Choosing a Wheelbarrow

My son is hoping to move house shortly, to a property with a larger garden, and has suggested that a wheelbarrow might be a useful Christmas present. What should you take into consideration when buying a wheelbarrow?

Wheelbarrows are useful for a range of tasks around the garden, such as moving bags of compost from the car to the garden, shifting hardcore for paths and patios, garden compost from the heap to the flower beds and grass clippings from the lawn to the compost.

If you have a small garden, or one which is difficult to manoeuvre around, then a smaller wheelbarrow would be more appropriate. You can find these with plastic bodies for extra lightness, as well as in the normal painted steel and galvanised finishes. These should also be considered if the operator would be unable to manage a larger model. Also there is no point in buying a large wheelbarrow if you are never going to fill it up.

You will find that most modern wheelbarrows have a lightweight tubular steel frame and a tray of plastic or galvanised steel. They generally come with a pneumatic tyre, as these make the barrow easier on your arms, though solid rubber tyres are still available. Some manufacturers give you the choice of tyre type.
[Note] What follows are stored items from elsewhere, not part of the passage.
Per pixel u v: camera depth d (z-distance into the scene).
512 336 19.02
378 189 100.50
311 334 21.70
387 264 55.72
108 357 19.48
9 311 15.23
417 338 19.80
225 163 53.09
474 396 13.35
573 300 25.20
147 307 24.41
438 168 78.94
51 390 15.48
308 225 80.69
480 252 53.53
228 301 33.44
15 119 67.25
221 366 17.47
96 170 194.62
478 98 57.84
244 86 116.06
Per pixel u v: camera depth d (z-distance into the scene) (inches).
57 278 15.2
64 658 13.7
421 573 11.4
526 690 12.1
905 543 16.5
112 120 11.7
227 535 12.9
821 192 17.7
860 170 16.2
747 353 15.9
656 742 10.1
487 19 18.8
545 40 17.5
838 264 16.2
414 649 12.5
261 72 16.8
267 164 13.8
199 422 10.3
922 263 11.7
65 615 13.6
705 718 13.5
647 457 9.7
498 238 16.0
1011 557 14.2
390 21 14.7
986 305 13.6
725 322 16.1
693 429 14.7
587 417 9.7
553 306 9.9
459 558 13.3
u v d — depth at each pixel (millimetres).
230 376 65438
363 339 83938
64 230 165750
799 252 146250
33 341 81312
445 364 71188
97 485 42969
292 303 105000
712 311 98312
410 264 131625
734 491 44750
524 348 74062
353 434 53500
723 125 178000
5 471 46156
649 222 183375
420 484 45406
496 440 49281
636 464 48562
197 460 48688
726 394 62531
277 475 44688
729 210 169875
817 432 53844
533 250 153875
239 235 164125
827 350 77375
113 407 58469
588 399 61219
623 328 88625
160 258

Before buying a wheelbarrow there are a few things you should check:-

Check that you will be able to get the barrow into your garden, through the narrowest gate entrance. It is no use to you if you can't.

Ensure that the wheelbarrow is clear of the ground when holding the handles with your arms straight.

Check that the handles have comfortable hand grips and are long enough to prevent you hitting your shins on the back of the tray, and placed far enough apart to balance the load easily.

The tray, whether metal or plastic, should be large enough for the owner's needs. Some people might only need a capacity of 50 litres say, while others need one with a 120 litre capacity.

A pneumatic wheel will reduce vibration, especially when travelling over uneven ground, and prevent ruts in soft ground.

A tipping bar, which rests on the ground, will help to steady the barrow when it's being emptied.

When you get it home, make sure that you use your barrow safely. Don't overload it - about a third of the weight of the barrow and load will be taken by your arms. Overloading will also make it harder to control, especially when cornering.

Keep your arms straight but relaxed when pushing, and bend your knees when lifting the barrow to avoid straining your back.

When going down steps, let the wheel roll slowly down each step at a time. When going up steps, walk backward and pull gently up each one to try to avoid straining your back. If necessary take smaller amounts of heavy material each time. Alternatively you could put a board down the steps to run up.

I hope this article has been of use. I am now going out to find a 120 litre capacity wheelbarrow with a galvanised tray.